The rapid global rise in obesity and high-fat diet (HFD) consumption is a major driver of inflammatory disorders, including inflammatory bowel disease (IBD). While chronic HFD exposure promotes dysbiosis, systemic inflammation, and metabolic dysfunction, its early impact on gut immune homeostasis remains poorly understood.

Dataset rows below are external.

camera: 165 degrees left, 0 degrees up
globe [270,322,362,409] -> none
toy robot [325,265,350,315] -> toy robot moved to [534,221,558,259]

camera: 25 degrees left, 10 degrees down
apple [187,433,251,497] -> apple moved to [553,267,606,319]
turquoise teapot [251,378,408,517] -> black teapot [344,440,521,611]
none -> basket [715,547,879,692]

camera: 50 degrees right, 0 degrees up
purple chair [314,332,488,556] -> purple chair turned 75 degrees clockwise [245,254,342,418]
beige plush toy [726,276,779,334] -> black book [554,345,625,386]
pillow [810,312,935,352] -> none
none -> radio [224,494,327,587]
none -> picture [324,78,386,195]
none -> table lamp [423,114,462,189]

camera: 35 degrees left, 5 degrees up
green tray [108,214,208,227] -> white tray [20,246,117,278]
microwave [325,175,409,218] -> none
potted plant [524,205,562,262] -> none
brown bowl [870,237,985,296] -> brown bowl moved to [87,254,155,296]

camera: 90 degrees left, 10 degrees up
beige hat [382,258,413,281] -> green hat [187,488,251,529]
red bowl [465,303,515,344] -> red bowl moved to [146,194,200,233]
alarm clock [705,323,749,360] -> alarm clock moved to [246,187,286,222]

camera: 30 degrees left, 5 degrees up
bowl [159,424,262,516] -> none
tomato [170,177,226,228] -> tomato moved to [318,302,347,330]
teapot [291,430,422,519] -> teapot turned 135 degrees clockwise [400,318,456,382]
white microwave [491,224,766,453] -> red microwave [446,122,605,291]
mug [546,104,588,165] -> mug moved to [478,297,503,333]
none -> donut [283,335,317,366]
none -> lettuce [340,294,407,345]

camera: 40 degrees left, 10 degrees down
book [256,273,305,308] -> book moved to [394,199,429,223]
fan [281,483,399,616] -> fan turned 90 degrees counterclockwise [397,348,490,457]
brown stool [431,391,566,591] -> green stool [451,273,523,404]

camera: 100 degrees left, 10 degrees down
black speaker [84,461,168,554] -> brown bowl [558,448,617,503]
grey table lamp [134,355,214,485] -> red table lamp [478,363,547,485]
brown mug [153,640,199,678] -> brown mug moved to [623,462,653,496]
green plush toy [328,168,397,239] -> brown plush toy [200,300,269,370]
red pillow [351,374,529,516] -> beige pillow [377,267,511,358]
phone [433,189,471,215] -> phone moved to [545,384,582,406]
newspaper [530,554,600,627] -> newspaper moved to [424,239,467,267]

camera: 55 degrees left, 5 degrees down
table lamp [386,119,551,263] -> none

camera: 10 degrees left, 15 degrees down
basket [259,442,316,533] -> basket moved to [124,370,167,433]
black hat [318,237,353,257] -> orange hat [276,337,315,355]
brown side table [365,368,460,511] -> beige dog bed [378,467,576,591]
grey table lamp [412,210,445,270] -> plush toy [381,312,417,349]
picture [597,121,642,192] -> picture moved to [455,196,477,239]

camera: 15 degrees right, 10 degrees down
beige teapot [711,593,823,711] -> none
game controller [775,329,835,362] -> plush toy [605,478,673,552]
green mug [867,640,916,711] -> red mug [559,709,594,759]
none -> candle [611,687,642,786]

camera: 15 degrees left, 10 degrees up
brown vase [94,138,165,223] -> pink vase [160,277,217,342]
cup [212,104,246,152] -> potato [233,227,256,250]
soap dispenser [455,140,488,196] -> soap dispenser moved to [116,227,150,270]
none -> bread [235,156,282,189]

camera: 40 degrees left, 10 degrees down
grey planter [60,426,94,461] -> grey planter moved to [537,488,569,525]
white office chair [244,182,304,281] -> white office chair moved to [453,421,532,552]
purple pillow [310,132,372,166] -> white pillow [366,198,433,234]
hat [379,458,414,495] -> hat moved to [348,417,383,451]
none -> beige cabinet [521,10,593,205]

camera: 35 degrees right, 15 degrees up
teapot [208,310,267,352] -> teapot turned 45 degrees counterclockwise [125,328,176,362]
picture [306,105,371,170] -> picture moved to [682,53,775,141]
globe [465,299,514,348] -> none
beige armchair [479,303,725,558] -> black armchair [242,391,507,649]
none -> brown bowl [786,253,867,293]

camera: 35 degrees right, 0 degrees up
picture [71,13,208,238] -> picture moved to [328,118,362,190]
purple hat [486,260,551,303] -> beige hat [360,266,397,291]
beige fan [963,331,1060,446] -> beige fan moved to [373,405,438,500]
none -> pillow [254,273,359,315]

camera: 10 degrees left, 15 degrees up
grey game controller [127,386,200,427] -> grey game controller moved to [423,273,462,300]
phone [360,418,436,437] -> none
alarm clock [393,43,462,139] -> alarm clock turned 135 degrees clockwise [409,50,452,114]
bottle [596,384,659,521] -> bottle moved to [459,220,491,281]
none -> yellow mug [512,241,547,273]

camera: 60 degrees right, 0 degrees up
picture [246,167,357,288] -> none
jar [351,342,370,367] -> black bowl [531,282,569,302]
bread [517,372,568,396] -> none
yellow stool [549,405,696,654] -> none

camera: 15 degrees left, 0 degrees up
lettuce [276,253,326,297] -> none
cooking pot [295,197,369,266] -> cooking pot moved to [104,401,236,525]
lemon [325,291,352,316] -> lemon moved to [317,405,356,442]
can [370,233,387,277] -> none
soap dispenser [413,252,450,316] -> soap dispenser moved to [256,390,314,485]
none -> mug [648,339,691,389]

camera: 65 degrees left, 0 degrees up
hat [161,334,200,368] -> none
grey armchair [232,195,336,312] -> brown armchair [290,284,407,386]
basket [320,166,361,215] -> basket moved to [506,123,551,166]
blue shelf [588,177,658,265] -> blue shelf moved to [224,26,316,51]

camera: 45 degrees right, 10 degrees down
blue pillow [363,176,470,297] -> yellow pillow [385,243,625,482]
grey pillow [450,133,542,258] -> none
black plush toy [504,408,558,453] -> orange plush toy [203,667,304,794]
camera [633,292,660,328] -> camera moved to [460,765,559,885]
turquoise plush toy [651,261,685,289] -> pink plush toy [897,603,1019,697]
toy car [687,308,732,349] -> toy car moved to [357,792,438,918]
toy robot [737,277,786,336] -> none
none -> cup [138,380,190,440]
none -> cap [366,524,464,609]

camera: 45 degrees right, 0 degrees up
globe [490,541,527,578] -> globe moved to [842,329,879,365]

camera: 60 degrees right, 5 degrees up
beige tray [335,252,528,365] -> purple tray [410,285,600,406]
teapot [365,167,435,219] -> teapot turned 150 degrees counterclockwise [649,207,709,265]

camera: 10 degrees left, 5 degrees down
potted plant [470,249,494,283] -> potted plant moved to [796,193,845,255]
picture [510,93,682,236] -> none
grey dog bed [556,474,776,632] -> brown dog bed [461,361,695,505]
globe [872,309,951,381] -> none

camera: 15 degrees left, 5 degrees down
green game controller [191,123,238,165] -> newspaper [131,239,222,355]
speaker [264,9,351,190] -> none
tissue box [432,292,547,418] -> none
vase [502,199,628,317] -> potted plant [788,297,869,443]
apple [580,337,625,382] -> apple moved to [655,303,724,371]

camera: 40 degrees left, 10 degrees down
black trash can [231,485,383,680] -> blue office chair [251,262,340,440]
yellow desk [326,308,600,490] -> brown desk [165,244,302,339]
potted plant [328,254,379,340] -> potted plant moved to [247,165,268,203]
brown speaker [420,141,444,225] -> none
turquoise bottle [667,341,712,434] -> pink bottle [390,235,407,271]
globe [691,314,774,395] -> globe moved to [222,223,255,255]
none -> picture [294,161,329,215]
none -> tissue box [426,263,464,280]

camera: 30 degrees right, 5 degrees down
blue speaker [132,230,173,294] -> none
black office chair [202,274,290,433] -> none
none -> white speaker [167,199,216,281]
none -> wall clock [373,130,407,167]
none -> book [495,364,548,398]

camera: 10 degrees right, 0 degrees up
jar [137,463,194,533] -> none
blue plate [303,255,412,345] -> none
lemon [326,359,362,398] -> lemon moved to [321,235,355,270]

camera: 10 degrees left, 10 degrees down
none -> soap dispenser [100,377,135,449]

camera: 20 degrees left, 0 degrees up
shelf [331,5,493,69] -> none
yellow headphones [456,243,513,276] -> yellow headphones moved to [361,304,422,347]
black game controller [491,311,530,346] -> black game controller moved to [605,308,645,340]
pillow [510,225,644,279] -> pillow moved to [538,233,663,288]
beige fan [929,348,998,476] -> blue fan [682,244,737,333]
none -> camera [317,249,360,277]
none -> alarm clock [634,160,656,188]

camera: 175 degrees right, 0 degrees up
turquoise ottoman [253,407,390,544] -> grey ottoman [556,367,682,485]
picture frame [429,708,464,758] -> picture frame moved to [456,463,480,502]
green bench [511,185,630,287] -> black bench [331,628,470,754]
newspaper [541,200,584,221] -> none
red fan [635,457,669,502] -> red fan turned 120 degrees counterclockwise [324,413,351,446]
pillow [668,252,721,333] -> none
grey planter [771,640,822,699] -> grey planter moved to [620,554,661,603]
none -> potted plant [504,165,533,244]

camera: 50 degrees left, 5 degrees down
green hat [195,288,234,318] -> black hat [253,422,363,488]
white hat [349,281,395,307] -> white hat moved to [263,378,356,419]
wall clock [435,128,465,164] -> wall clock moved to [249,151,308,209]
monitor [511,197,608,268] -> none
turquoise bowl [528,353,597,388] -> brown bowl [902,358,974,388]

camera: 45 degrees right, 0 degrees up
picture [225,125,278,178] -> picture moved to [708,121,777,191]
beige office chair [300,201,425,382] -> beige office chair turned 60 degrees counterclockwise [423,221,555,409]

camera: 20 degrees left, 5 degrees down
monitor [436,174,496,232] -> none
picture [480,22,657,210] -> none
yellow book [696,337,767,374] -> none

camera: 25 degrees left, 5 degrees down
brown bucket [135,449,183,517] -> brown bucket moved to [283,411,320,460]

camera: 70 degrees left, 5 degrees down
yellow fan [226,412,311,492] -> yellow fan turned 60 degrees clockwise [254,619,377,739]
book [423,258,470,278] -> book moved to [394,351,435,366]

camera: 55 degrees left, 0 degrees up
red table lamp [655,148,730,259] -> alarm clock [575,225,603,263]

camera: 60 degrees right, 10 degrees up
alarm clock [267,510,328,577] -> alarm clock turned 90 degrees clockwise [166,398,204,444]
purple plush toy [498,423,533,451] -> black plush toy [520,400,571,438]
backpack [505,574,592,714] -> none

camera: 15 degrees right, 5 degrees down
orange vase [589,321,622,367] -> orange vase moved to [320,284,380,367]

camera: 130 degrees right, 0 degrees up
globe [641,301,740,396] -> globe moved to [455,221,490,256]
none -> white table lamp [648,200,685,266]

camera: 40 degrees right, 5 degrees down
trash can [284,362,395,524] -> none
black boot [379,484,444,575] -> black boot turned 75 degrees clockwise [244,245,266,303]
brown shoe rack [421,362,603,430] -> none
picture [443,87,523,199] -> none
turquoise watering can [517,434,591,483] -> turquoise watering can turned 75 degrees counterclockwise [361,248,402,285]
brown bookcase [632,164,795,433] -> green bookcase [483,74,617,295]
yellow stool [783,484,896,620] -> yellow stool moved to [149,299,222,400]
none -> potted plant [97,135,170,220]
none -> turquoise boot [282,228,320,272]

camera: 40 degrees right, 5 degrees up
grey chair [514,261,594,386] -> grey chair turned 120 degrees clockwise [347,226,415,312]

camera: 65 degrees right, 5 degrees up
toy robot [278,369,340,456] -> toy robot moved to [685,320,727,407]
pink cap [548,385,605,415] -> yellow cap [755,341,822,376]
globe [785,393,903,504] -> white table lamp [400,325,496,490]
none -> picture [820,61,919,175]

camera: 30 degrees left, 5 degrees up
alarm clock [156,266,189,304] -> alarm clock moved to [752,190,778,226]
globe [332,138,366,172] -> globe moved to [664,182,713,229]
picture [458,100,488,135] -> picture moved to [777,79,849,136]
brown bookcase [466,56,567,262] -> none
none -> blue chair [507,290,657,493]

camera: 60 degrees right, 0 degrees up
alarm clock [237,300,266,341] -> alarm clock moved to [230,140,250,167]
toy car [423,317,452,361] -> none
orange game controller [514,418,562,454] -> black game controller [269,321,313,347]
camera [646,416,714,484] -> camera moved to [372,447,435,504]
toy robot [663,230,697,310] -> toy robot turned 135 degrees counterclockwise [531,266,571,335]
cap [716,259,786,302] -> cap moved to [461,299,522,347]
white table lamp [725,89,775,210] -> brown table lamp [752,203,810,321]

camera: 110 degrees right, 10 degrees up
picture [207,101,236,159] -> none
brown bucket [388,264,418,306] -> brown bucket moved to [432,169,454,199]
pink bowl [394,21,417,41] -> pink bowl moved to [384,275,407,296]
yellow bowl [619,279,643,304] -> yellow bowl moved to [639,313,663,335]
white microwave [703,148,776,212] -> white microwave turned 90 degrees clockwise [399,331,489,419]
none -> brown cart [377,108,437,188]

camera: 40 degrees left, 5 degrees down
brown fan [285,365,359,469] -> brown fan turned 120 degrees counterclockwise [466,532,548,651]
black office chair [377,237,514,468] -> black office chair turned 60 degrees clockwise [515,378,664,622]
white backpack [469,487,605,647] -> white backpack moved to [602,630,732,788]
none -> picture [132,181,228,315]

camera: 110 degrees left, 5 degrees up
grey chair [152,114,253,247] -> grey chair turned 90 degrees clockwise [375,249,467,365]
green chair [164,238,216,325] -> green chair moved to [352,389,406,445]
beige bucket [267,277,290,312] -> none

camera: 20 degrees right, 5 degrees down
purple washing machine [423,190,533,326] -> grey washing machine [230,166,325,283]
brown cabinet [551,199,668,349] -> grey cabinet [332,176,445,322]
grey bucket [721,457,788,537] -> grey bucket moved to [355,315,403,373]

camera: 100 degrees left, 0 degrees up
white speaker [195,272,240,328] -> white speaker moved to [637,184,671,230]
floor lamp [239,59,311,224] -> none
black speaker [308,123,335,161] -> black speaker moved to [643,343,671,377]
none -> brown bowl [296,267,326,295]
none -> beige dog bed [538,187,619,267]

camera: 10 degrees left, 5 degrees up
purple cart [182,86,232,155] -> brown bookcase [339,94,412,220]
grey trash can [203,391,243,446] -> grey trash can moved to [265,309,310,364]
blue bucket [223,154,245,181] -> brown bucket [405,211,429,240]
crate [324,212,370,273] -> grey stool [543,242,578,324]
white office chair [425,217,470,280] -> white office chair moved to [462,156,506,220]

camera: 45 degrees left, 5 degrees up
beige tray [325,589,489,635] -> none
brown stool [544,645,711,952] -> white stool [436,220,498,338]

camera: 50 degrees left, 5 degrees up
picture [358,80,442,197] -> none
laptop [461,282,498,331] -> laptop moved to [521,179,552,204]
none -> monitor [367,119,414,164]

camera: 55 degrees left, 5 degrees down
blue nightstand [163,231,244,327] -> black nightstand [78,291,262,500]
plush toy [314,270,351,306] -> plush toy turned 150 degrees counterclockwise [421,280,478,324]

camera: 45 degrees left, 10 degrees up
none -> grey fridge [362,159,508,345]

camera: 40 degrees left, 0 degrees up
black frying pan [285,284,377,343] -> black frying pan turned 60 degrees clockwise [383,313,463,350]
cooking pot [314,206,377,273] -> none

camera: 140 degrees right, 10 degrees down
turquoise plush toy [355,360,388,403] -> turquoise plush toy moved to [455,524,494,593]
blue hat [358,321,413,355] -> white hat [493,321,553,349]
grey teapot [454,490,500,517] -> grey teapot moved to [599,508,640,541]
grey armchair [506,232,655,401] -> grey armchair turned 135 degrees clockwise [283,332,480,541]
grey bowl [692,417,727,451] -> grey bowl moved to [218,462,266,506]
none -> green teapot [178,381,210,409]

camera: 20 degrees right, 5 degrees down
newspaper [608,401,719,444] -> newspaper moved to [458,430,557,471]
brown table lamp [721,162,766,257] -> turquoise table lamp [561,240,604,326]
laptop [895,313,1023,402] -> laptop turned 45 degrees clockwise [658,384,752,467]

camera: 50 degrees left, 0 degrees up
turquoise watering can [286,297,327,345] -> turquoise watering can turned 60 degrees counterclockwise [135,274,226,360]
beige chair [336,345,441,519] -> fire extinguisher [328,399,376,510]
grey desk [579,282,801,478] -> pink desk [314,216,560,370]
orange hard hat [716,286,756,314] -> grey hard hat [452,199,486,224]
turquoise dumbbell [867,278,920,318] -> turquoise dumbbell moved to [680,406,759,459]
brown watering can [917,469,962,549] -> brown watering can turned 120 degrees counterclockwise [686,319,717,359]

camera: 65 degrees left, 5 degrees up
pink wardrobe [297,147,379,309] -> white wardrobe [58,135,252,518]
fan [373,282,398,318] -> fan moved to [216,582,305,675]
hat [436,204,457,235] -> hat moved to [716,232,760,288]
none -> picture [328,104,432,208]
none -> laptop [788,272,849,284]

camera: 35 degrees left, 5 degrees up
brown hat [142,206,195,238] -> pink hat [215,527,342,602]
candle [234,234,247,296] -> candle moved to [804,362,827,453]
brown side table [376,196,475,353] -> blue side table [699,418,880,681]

Here, we investigated the acute immunological effects of short-term HFD exposure on the intestinal immune landscape. Using multiparameter flow cytometry and single-cell transcriptomics, we found that HFD rapidly impairs the function of group 3 innate lymphoid cells (ILC3s), key producers of interleukin-22 (IL-22), which is essential for epithelial barrier maintenance. This early loss of IL-22 was associated with increased intestinal permeability, dysbiosis, and reduced expression of antimicrobial peptides, mucins, and tight junction proteins.
Mechanistically, we show that the type of dietary fat dictates ILC3 function. Saturated fatty acids, metabolized through mitochondrial β-oxidation, suppressed IL-22 production and heightened susceptibility to gut injury. In contrast, unsaturated fatty acids preserved ILC3 activity by promoting lipid droplet formation via DGAT-dependent pathways, thereby sustaining IL-22 secretion and mucosal protection.
Our findings reveal that dietary fats rapidly reprogram mucosal immune responses, with implications for how specific nutrients shape intestinal inflammation and susceptibility to disease. This work uncovers new mechanistic links between nutrient metabolism, innate immunity, and barrier function.